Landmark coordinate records
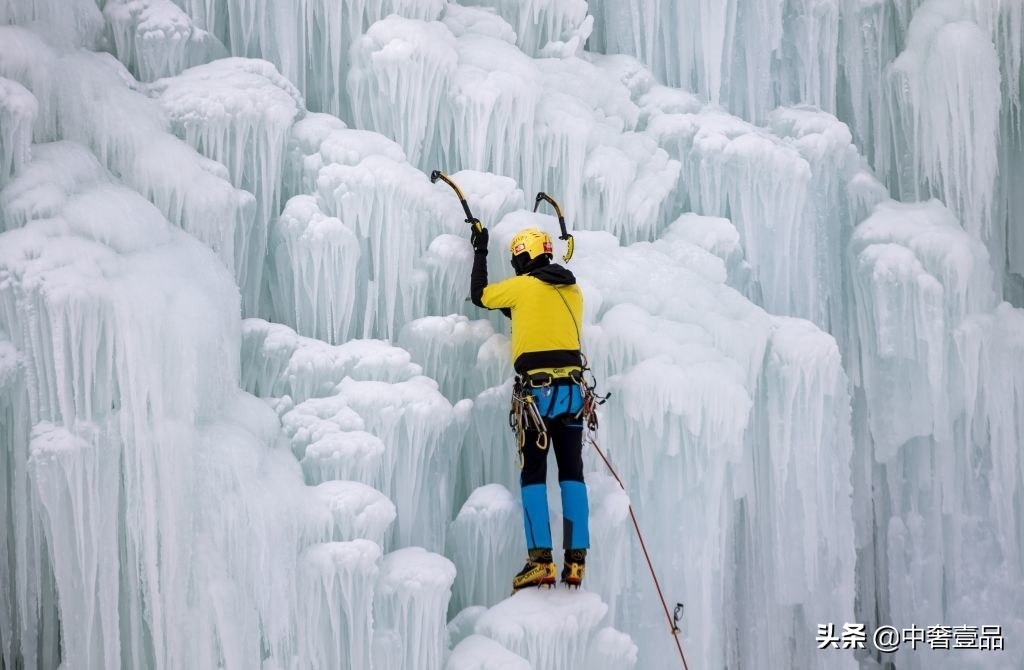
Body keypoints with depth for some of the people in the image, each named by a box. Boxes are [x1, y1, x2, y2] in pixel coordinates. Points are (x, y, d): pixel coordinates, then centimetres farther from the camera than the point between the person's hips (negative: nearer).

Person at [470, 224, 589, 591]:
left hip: (538, 390, -4)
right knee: (572, 473, 5)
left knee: (534, 474, -2)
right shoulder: (573, 290, 14)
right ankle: (575, 560, -1)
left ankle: (541, 560, -13)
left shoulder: (522, 286, 0)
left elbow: (479, 295, 16)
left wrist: (480, 251, 29)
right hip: (573, 388, 4)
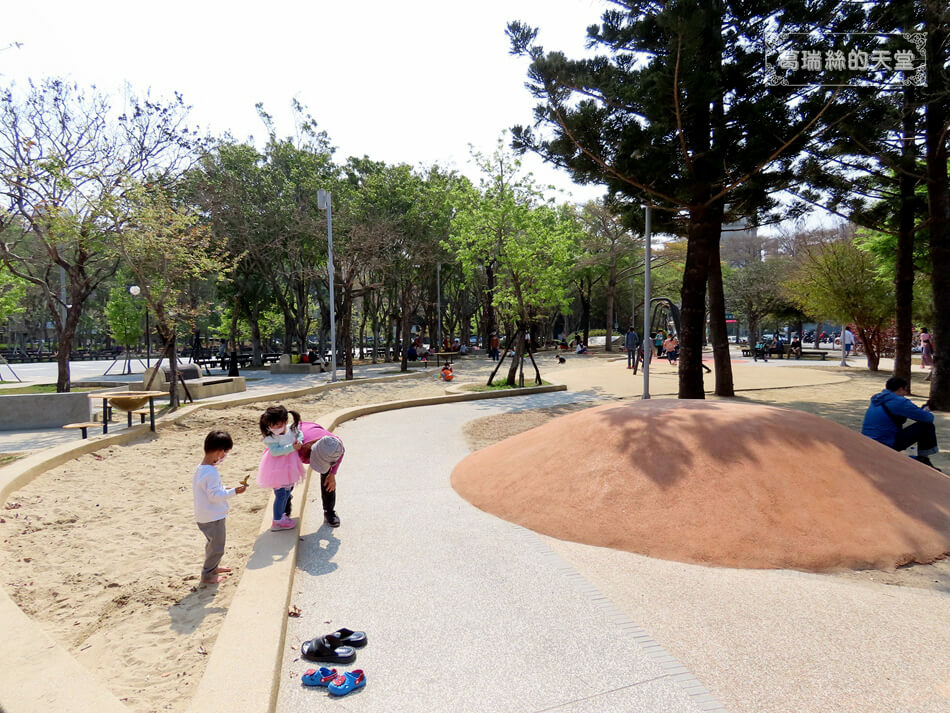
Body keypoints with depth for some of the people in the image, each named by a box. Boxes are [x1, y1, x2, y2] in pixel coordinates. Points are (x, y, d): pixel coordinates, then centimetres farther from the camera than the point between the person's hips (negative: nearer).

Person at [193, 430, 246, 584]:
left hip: (204, 516, 10)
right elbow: (215, 495, -27)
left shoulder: (200, 468, 5)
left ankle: (213, 567, 43)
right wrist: (233, 492, -23)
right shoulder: (211, 472, -27)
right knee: (217, 546, 5)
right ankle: (207, 576, 16)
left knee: (213, 543, 27)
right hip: (213, 518, -10)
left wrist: (224, 489, 10)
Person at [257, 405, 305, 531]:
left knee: (287, 491, 20)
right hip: (277, 470, -7)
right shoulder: (271, 438, -22)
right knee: (281, 494, -2)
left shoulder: (291, 429, -6)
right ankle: (277, 522, 11)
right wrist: (292, 447, -35)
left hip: (289, 468, 7)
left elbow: (299, 434, 12)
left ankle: (282, 515, 39)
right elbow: (275, 451, -31)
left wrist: (299, 442, -9)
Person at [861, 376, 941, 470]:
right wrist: (926, 411, 16)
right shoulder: (899, 401, -10)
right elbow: (928, 418, -8)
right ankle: (924, 460, 10)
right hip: (887, 446, -8)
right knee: (927, 425, 0)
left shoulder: (876, 400, 14)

## Exercise brief
Reproduce every line of the items above word for word, leaving out the pictures.

## Worked solution
Body keypoints with depth for some of the people in the image, each named by a box. Boxes are [x1, y1, x2, y2] in pixel coordinates. Points are (x, y, d): pixel coordinates, then centimetres farther from the camera than the point between the person's hips (negative: nearer).

Person at [470, 224, 589, 591]:
left hip: (538, 390, -4)
right knee: (572, 473, 5)
left knee: (534, 474, -2)
right shoulder: (573, 290, 14)
right ankle: (575, 560, -1)
left ankle: (541, 560, -13)
left shoulder: (522, 286, 0)
left elbow: (479, 295, 16)
left wrist: (480, 251, 29)
right hip: (573, 388, 4)
Body keypoints with depth for some of the people in the image, each named by a box. Boxes are [x1, y1, x2, y2] in pixel coordinates. Points are (x, y, d): pixel coordinates, then centimetres farther from the camera than the point between the person's hips (negative: nearer).

Person at [193, 430, 246, 584]:
left hip: (204, 516, 10)
right elbow: (215, 495, -27)
left shoulder: (200, 468, 5)
left ankle: (213, 567, 43)
right wrist: (233, 492, -23)
right shoulder: (211, 472, -27)
right knee: (217, 546, 5)
right ankle: (207, 576, 16)
left knee: (213, 543, 27)
right hip: (213, 518, -10)
left wrist: (224, 489, 10)
Person at [257, 405, 305, 531]:
left knee: (287, 491, 20)
right hip: (277, 470, -7)
right shoulder: (271, 438, -22)
right knee: (281, 494, -2)
left shoulder: (291, 429, -6)
right ankle: (277, 522, 11)
right wrist: (292, 447, -35)
left hip: (289, 468, 7)
left elbow: (299, 434, 12)
left ankle: (282, 515, 39)
right elbow: (275, 451, -31)
left wrist: (299, 442, -9)
Person at [861, 376, 941, 470]:
right wrist: (926, 411, 16)
right shoulder: (899, 401, -10)
right elbow: (928, 418, -8)
right ankle: (924, 460, 10)
right hip: (887, 446, -8)
right knee: (927, 425, 0)
left shoulder: (876, 400, 14)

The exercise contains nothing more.